◆ 設問 ◆
A - 米国の自由を論じた本文によれば、広義の自由はどの法律の成立を促しましたか。
B - 米国の自由を論じた本文を、その最後の文の後から書き続けてください。

この大義のため、最も厳しい任務を引き受けた米国人たちが僅かながらいる――それは情報及び外交という地味な任務、自由政府の樹立支援という理想主義的な任務、そして我々の敵と戦うという危険かつ不可欠な任務である。名誉ある死をもって、自国への献身を示した者もいる――我々は彼らの名を、彼らの犠牲をいつまでも讃える。

あらゆる米国人が、この理想主義を目撃した。中には、初めて目撃した者もいる。若者よ、その目に映ったものを信じてほしい。諸君は米国兵の決然たる顔に、義務と忠誠を見たはずである。生命が儚いこと、悪が現実に存在すること、そして勇気が勝利することを見たはずである。己の欲望や己自身よりも大きな大義のために尽くすという選択をしてほしい――そうすれば諸君は、自身が生きている間に自国の富ばかりか、自国の気概をも増進させることができるであろう。

米国には理想主義と勇気が必要である。何故なら、我々は国内で重大な仕事を抱えているからである。それは、米国の自由という未完の仕事である。自由へと進む世界の中にあって、我々は自由の意味と約束とを示す決意をしている。

自由という米国の理想において、国民はぎりぎりの生活をしながら働くのではなく、経済的自立の尊厳と安心を見出す。これは広義の自由であり、ホームステッド法、社会保障法、及び復員兵援護法の成立を促した。そして今、我々は時代の要望に奉仕すべく、偉大な諸制度を改革し、もってこの将来像を拡大する。自国の約束や将来において全ての米国民に恩恵を与えるため、国内の学校を最高水準に引き上げ、所有者社会[5]を構築する。我々は、住宅や事業、定年後の貯蓄、健康保険などの所有を拡大する――自国民を自由社会における生活課題に備えさせるために。己の運命に対する責任を全国民に持たせ、もって米国民諸君に貧困と恐怖からのより偉大な自由を与え、社会をより繁栄し、公正で、かつ平等なものにする。

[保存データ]
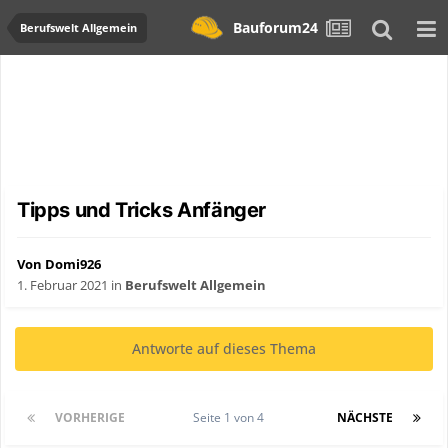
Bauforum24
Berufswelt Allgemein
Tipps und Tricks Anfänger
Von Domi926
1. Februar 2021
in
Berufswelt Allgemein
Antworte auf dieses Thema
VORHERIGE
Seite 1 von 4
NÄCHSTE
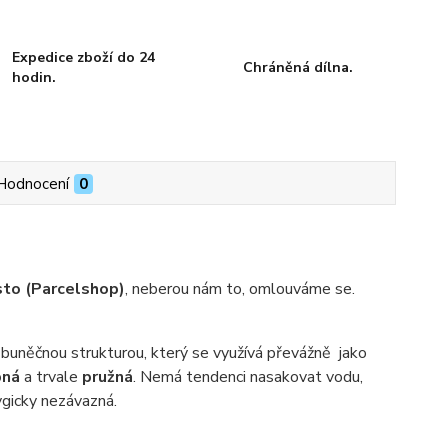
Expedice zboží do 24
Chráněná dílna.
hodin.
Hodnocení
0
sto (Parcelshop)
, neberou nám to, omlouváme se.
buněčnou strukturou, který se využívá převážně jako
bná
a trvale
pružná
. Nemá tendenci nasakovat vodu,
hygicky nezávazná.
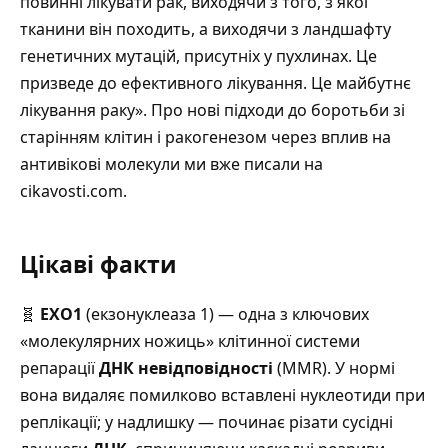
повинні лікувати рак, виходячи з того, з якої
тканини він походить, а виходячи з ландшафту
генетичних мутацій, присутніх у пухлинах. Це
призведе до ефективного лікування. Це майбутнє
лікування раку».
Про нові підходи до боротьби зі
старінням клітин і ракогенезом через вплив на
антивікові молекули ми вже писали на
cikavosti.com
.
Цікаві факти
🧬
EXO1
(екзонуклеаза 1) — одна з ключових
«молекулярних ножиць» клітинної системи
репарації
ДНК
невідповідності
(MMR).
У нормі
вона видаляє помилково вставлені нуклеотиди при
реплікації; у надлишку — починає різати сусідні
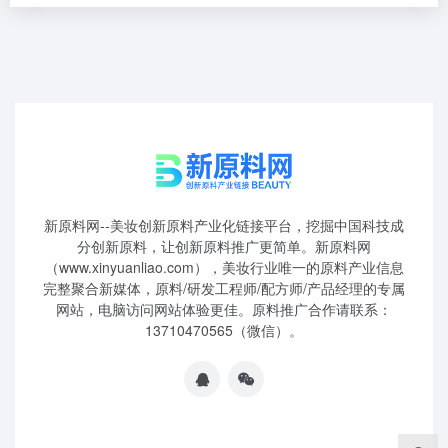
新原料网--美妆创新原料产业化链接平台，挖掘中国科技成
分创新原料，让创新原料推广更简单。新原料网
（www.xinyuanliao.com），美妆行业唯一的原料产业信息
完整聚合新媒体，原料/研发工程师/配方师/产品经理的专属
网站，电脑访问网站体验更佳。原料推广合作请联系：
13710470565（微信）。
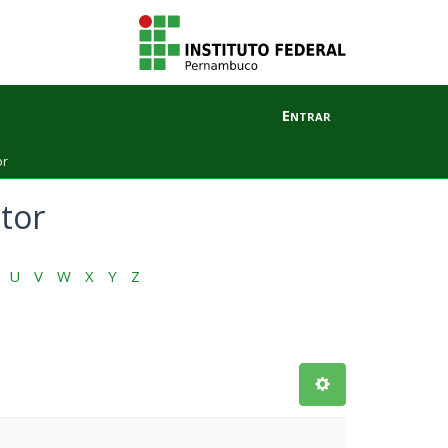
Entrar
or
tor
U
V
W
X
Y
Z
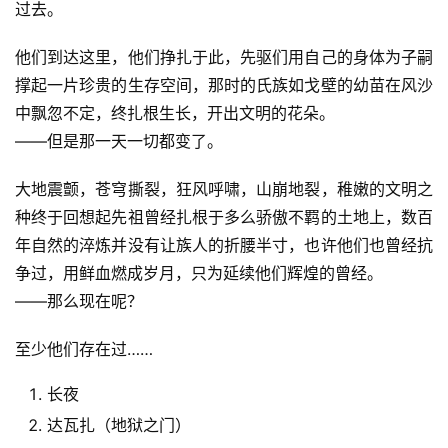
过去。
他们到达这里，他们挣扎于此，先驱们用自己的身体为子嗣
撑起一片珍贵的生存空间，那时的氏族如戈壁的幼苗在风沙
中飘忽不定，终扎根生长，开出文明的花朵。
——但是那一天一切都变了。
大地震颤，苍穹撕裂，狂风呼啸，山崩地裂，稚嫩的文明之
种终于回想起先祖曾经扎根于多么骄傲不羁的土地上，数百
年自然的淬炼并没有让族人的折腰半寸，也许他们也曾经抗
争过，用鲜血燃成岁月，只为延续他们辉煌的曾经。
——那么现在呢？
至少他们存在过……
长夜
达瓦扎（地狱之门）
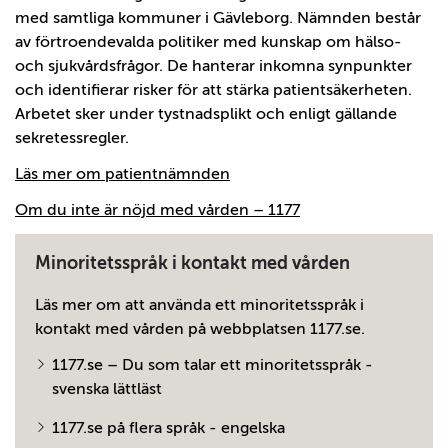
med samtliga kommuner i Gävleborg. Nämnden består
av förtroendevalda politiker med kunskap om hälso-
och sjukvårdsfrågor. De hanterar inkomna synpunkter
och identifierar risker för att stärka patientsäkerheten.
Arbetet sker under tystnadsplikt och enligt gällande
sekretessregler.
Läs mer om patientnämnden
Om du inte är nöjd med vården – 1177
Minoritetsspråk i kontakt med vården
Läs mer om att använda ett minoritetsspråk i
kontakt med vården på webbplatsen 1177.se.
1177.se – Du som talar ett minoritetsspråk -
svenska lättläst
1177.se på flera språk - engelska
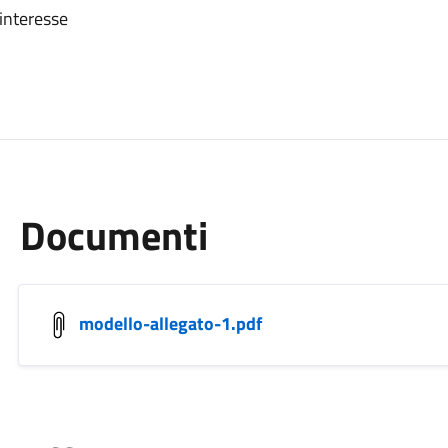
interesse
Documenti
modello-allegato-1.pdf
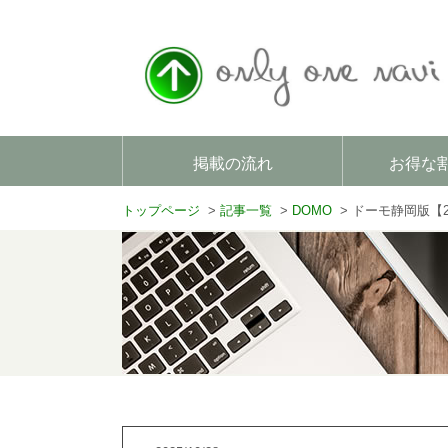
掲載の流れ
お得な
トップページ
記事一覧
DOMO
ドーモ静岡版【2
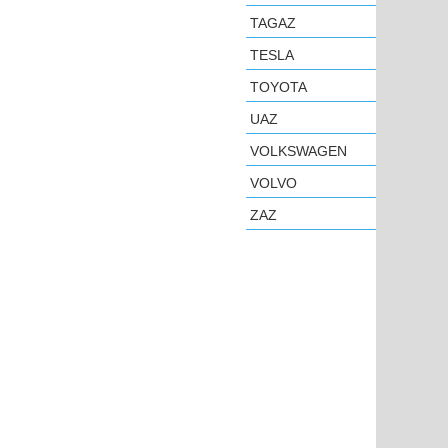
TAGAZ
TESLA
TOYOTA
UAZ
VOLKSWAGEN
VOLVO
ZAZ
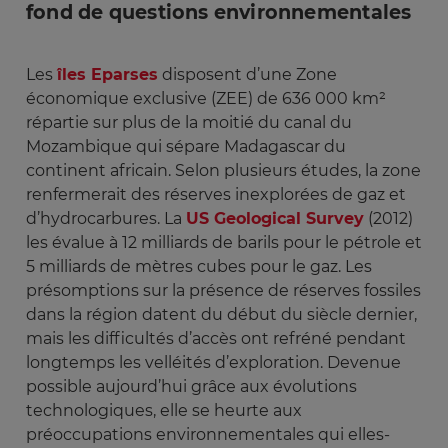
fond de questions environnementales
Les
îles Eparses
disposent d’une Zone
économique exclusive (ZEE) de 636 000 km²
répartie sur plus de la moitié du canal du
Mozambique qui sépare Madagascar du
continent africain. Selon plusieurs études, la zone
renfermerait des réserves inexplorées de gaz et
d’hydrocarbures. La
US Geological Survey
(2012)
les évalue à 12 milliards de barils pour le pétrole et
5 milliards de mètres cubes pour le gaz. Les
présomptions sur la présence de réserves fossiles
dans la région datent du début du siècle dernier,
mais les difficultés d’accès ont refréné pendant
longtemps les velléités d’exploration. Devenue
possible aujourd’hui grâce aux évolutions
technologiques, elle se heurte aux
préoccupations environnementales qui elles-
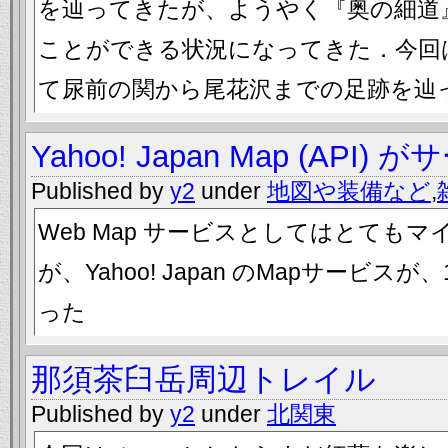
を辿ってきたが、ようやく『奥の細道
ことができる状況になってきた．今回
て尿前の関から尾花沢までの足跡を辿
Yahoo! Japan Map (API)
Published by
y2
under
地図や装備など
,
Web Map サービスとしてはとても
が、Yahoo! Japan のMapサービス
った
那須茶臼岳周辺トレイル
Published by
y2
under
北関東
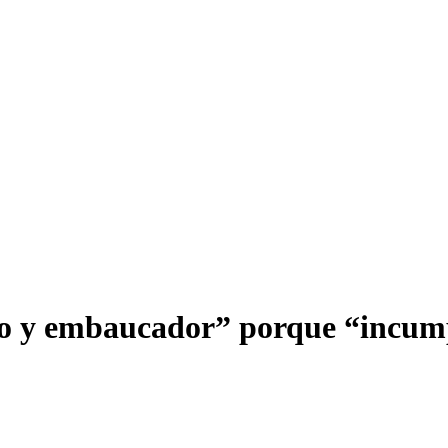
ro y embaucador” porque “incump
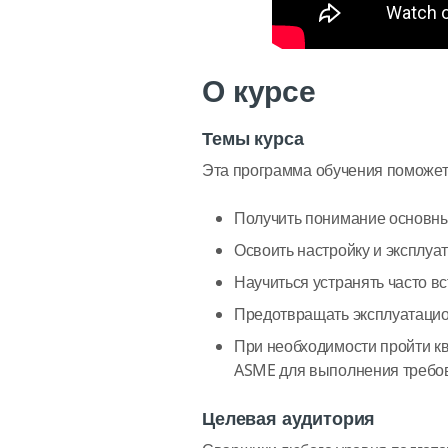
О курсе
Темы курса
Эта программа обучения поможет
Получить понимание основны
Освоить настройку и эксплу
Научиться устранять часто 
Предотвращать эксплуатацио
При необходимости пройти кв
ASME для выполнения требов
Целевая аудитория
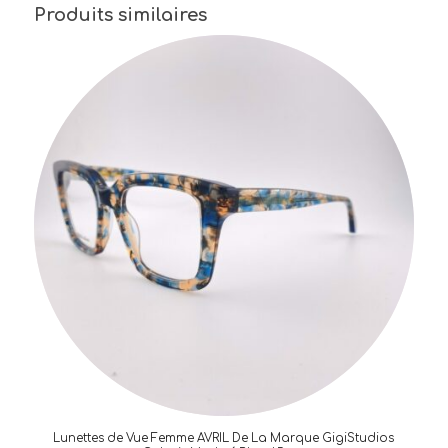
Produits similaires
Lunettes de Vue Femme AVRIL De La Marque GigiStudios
* * *
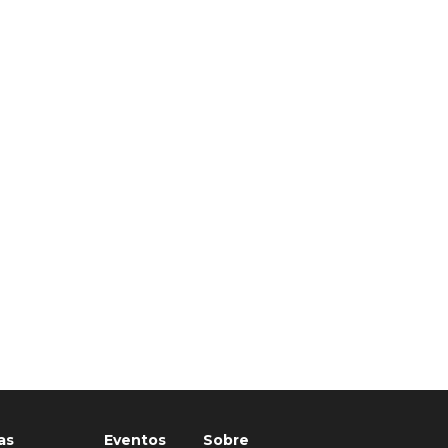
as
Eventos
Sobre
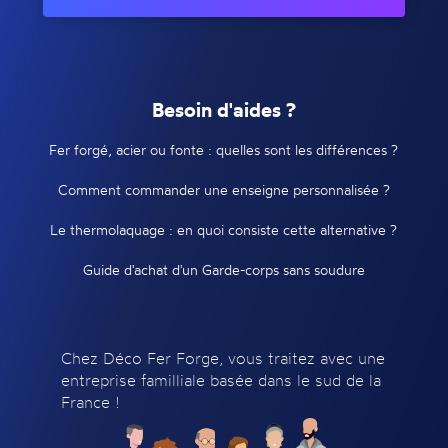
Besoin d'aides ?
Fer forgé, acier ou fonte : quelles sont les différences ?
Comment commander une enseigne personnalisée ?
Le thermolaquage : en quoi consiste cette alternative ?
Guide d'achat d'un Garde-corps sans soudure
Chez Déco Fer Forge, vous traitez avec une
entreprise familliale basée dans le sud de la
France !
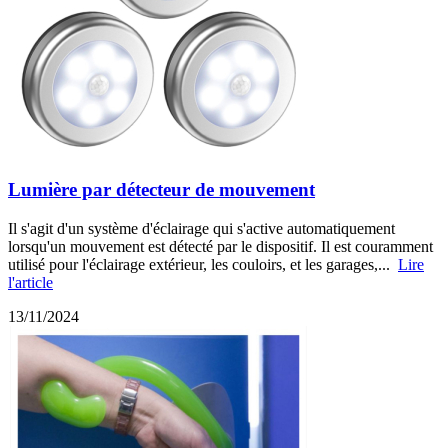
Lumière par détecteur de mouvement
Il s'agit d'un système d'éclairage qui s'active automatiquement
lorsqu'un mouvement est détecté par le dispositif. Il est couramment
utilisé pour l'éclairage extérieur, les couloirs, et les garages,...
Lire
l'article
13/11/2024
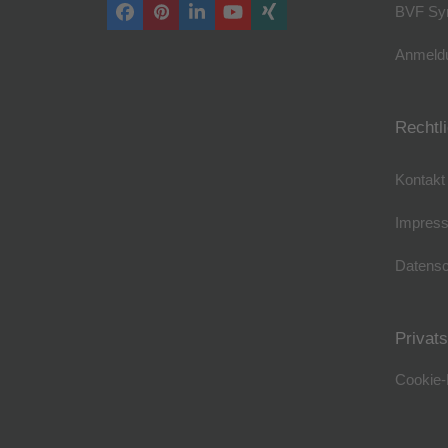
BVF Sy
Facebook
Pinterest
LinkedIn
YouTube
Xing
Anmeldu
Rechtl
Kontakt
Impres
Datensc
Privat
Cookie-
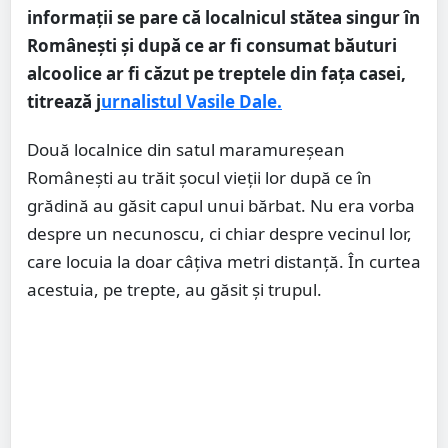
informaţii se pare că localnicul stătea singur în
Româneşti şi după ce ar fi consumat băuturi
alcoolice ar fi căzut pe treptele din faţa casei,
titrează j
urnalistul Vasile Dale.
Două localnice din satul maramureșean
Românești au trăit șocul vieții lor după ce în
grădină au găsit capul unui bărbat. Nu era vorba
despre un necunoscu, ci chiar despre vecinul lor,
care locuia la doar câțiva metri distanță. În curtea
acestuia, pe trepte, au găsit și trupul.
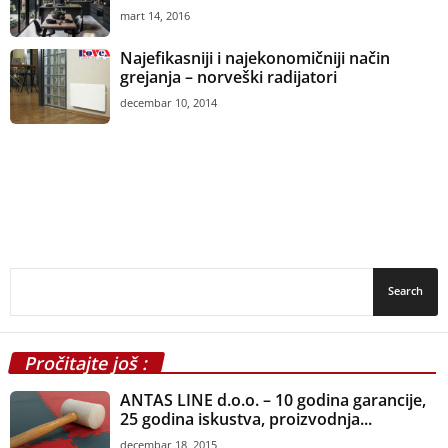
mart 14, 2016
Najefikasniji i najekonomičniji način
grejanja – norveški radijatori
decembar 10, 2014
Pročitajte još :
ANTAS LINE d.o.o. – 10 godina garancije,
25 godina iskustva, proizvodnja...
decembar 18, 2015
==
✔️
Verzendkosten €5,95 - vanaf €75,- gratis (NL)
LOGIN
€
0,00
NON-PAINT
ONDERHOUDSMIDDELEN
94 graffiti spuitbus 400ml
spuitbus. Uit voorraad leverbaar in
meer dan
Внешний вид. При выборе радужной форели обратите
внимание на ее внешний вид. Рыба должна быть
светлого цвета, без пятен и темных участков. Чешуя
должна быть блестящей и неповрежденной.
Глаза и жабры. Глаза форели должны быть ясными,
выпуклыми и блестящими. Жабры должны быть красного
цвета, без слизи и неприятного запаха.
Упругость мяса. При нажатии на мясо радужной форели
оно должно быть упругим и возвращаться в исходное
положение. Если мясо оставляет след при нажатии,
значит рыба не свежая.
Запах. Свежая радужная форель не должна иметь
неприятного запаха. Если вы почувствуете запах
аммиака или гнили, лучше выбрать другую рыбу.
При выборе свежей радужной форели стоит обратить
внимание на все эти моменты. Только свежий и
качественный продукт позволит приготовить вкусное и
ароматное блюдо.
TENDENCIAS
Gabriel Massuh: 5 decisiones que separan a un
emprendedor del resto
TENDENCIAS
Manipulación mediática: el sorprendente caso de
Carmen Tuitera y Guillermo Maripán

◆ 設問の解答 ◆
A - ホームステッド法、社会保障法、及び復員兵援護法です。

B -
自由という米国の理想において、公益は個人の気質――清廉さ、他者への寛大さ、そして己の生活における良心の掟――に左右される。詰まるところ、自治は自己の統治に依存している。その気質の体系は家庭の中で築かれ、規範を有する地域社会によって支えられ、そしてシナイの真実、山上の垂訓クルアーンの言葉、及び自国民の様々な信仰により、国民生活の中で維持される。米国民はどの世代においても、今まで善であり真実であるとされてきたもの全て――昨日も今日も、そしていつまでも変わらない、正義と行動という理想――を再確認しながら前進するのである。

自由という米国の理想において、権利の行使は、弱者への奉仕、慈悲、及び愛情によって気高くなる。万人のための自由は、互いからの独立を意味しない。我が国は、隣人を世話したり、迷える者を愛で包み込んだりする人々を信頼する。本来米国民は、互いの命を尊重する民である。米国民は、望まれざる者にさえも価値はあるということをゆめゆめ忘れてはならない。そして、我が国はあらゆる人種差別の陋習を放棄せねばならない。何故なら、我々は偏見というお荷物と自由の伝言を同時に運ぶことはできないからである。

この就任式の日を含め、1日という見地で考えれば、我が国が直面する問題は数多くある。世紀という観点で考えれば、我々への問いは限られており、数も少ない。我々の世代は自由という大義を前進させたのか? 我々の気質はその大義に貢献したのか?

我々を裁くこれらの問いは、同時に我々を団結させる。何故なら米国民は、政党や経歴の違いや、移民であるか生来の米国人かという違いに関係なく、誰もが自由という大義のもとで互いに義務を負っているからである。我々は過去に数々の対立を経験してきた。偉大な目的を持って前進するためには、これらの対立が癒されねばならない。そして、私はこれらを癒すため、真摯に取り組む所存である。しかし、これらの対立は米国を定義するものではない。自由が攻撃に晒された時、我々は自国の結束と連帯を感じ、一心同体となって対応した。そして、米国が善なるもののために行動する時には常に、同様の結束と矜持を感じることができ、被災者は希望を与えられ、不正は正義によって阻まれ、虜囚は解放されるのである。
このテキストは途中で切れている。